In Illinois, sellers are obligated to disclose known defects and problems with a property.
This law is in place to protect buyers from purchasing homes with serious defects unbeknownst to them, as well as the seller from becoming liable for known defects after the home is sold. It is also necessary to assure that the parties had the correct information in front of them when deciding on the purchase/sale price.
However, in the case of buying a home out of probate from an estate sale, the people involved in the sale may never have lived or even stepped foot in the home. As a result, there is no one living who knows of any defects. Additionally, there might also be issues with the heirs, depending on who is managing the estate. It could be a Trustee, a successor Trustee, an Executor, a single heir or group of heirs.
Here we look at each of these roles and how a real estate attorney helps ensure a smooth sale.
What is a Successor Trustee?
A Trustee has title to trust assets but does not own those assets.
A trust is a legal entity managed by a Trustee which is responsible for administering that trust based on the terms of the will. Besides acting as a fiduciary, their role is to ensure the heirs benefit from proper management. If, for some reason, the Trustee is unable to fulfill their duties because they are deceased, incapacitated, or for other reasons, a successor Trustee must be assigned to step in. This can be a person or institution.
Regardless of whether it is a Trustee or successor Trustee, they have a fiduciary duty to adhere to the terms of the trust.
What is a Successor Executor?
An Executor of an estate is the person named in a will to represent the deceased during probate or independent administration when the deceased person’s property is distributed. As with a successor Trustee, if the Executor is unable to fulfill their duties, a successor Executor steps in.

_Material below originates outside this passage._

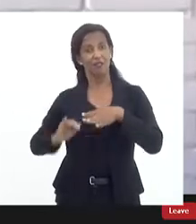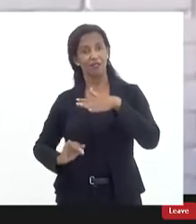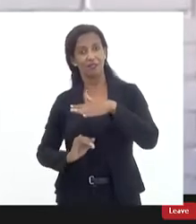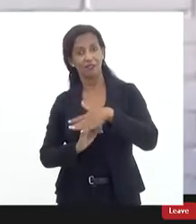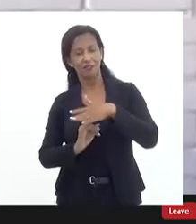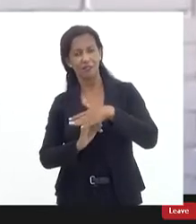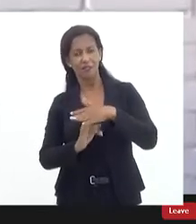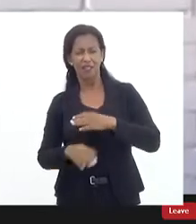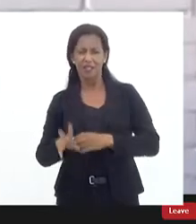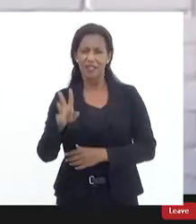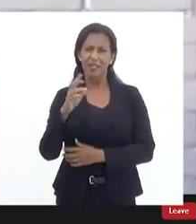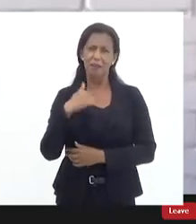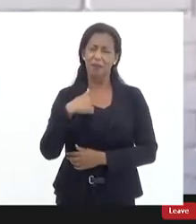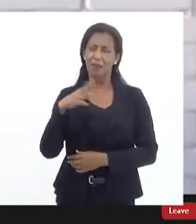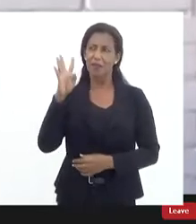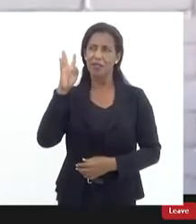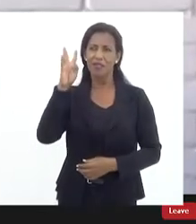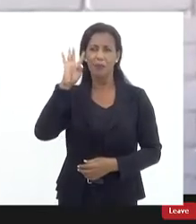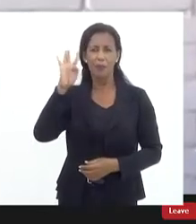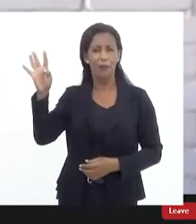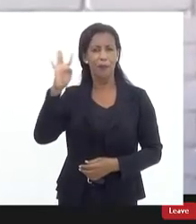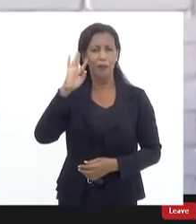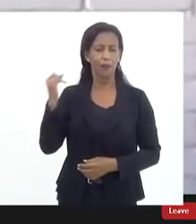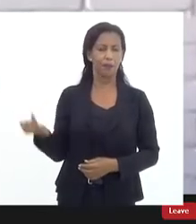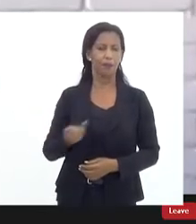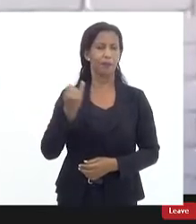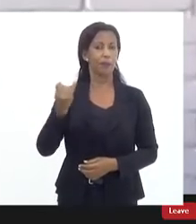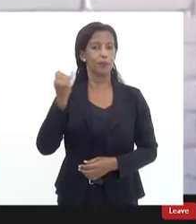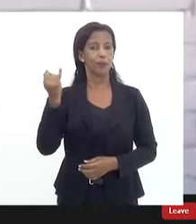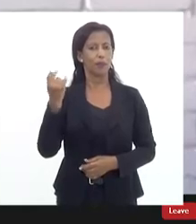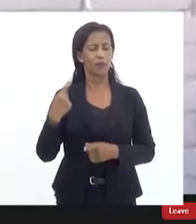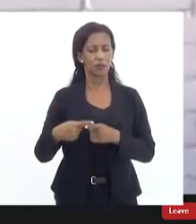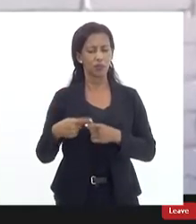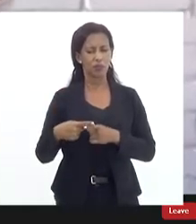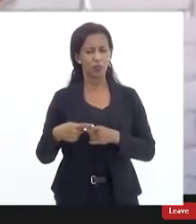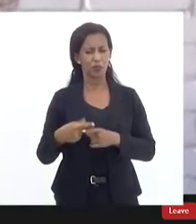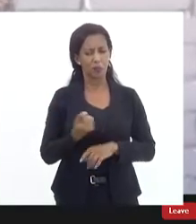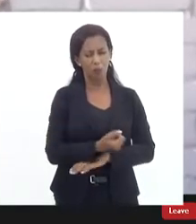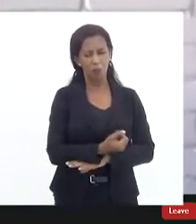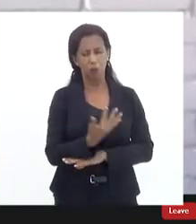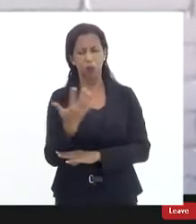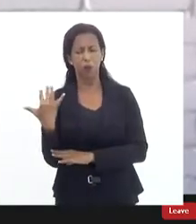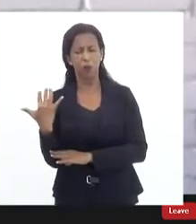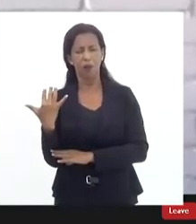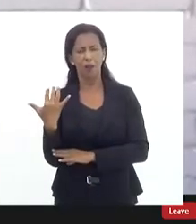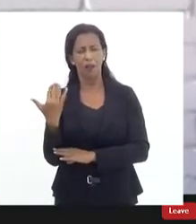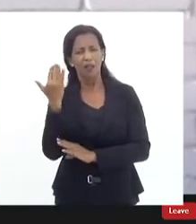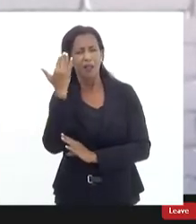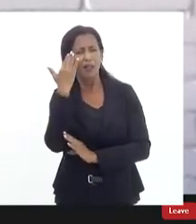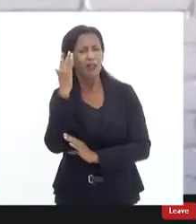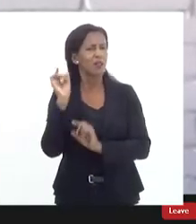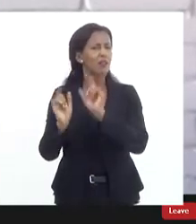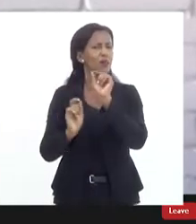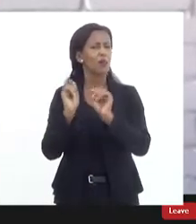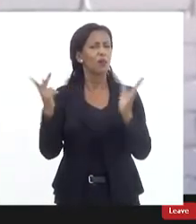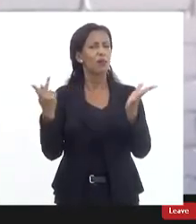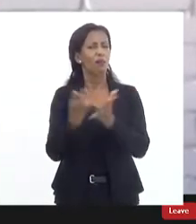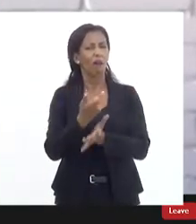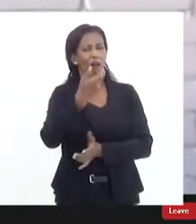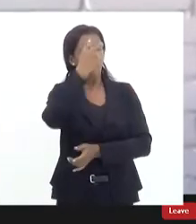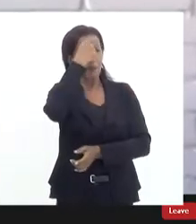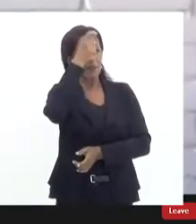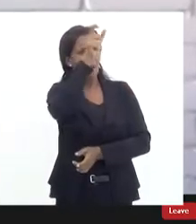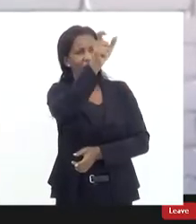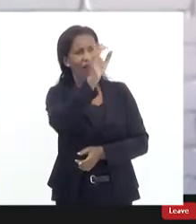sempre uma reflexão importante porque muitas vezes entender o que passa na cabeça do policial no momento que ele tem que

How are Successors Assigned?
Successors are assigned either by the decedent in their wills, by a court, or in some cases by the heirs/beneficiaries of the will.

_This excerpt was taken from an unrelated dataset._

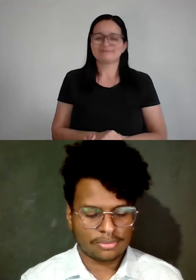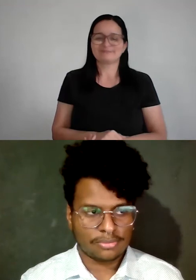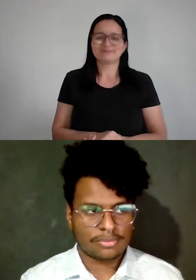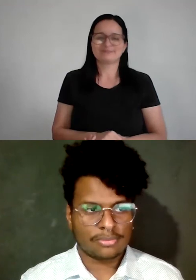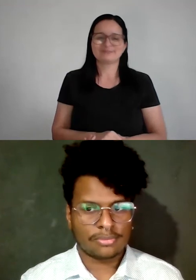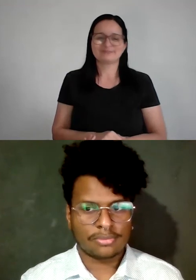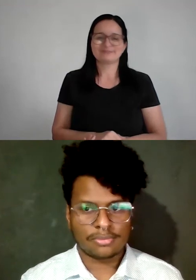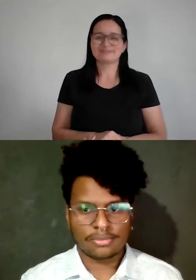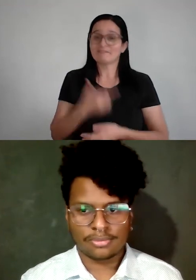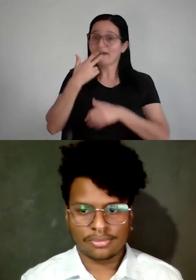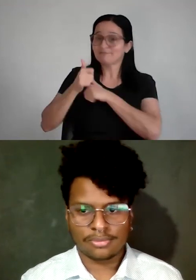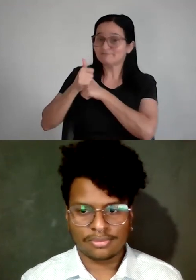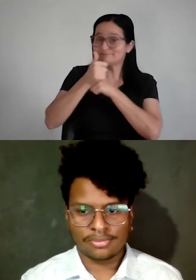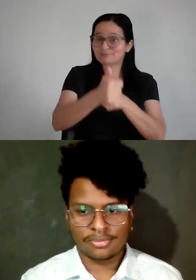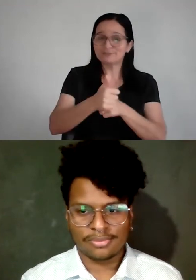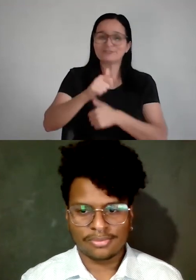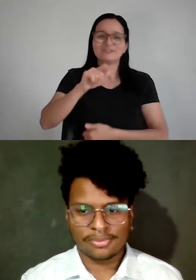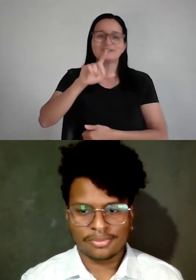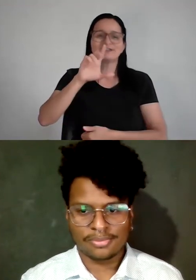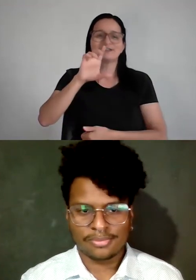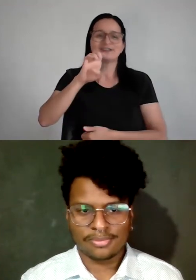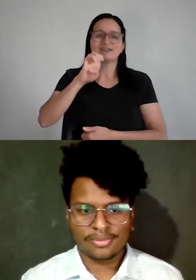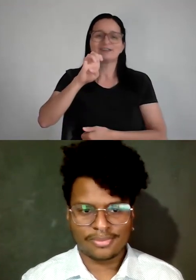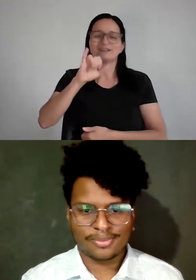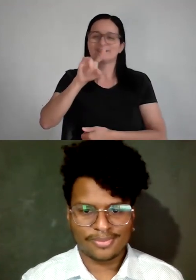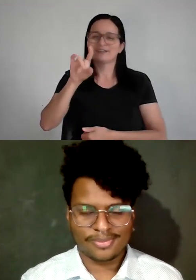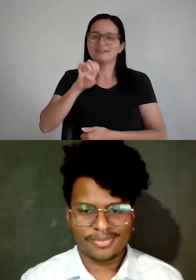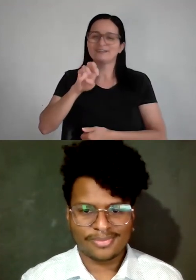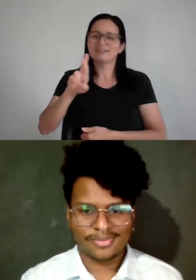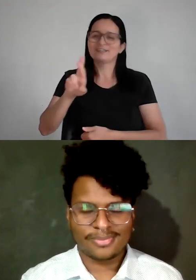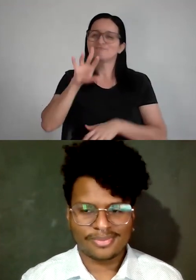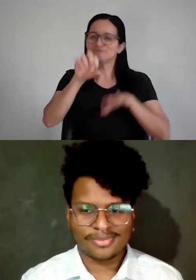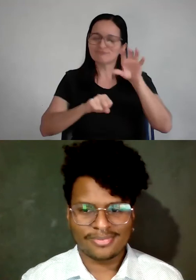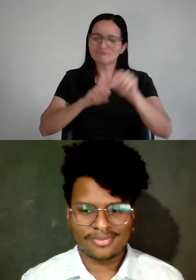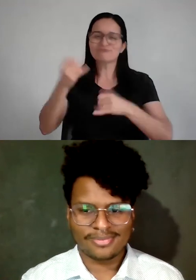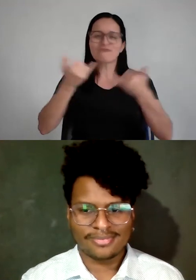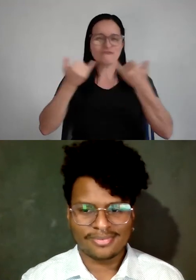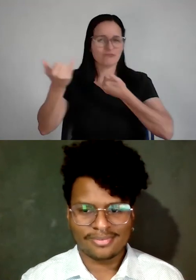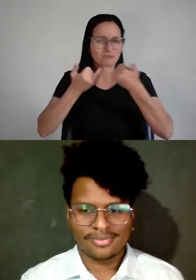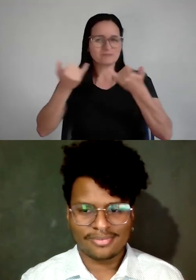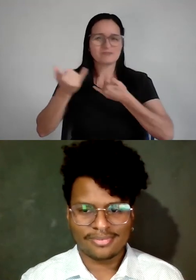Segue o Laser lá, suga tudo o vocês puderem de informação, de conteúdo,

Risks of Buying a Home Subject to Probate
Although your clients can often find a bargain when purchasing a property out of probate, a good inspector, insurance agent, and the real estate attorney are critical to the due diligence regarding the condition of the property.
Because the current owners might not be aware of issues—and therefore have no obligation to disclose problems—buyers can’t bring a suit for failure to properly disclose against a Trustee or Executory who was unaware of the condition of the property.
It is critical, therefore, that the inspection be as thorough as possible, that the insurance agent pull a C.L.U.E (Comprehensive Loss Underwriting Exchange) report to determine prior claims and that the attorney check things like public notices about building code violations or building permits that had been pulled. More than once, I have seen a finished basement flood because the walls covered cracks in the foundation hidden behind the renovations. If the Trustee or Executor has no knowledge, and the inspector does not uncover a problem, the only solution for the buyer is to make an insurance claim.
A real estate lawyer can research any potential issues with the property so that the buyer can have a sense of the repair costs they may be facing and be sure that those costs are factored into the purchase price of the property.
Property Heirship and Buying a Decedent Property
One final concern is the heirship of the person who passed away.
There are a number of possible means of dealing with property of a decedent:
- Probating a Will
- Deeding out from a Trust
- Providing an Affidavit of Heirship
- Use of a Transfer on Death Instrument
- Transfer by a joint tenant. Because the seller’s attorney usually has to clear the title issues related to how a decedent’s property is to transfer, it is incumbent on the attorney to know how the property will be transferred.
But it is also important that the Buyer’s attorney know how title is being transferred. The fact that the owner of the property is deceased and the fact that the party or entity selling the property did not reside in the property does not necessarily mean that they have no knowledge of the condition of the property. Consider whether the seller is a child who would have visited Mom during her decline. If a C.L.U.E report indicates substantial payment for water damage, is it likely that the family member who is now the seller of the property knew that there were tens of thousands of dollars in repairs that were completed?
The problem with Failure to Disclose litigation is that the buyer has to prove that the seller had knowledge. In addition, most estate sales are “as is”, which means the buyer either accepts the condition of the property or terminates the contract (unless the brokers can negotiate a better price). This is where leveraging a real estate attorney is critical because a good Attorney Review letter can dig deeper than the Disclosure Report may by asking questions about knowledge of past problems and is critical to assuring that the buyer is made aware of past damage so as to properly evaluate their purchase.
Sorting out the details of estate property purchases falls in the purview of experienced real estate attorneys. Your clients should leave nothing to chance.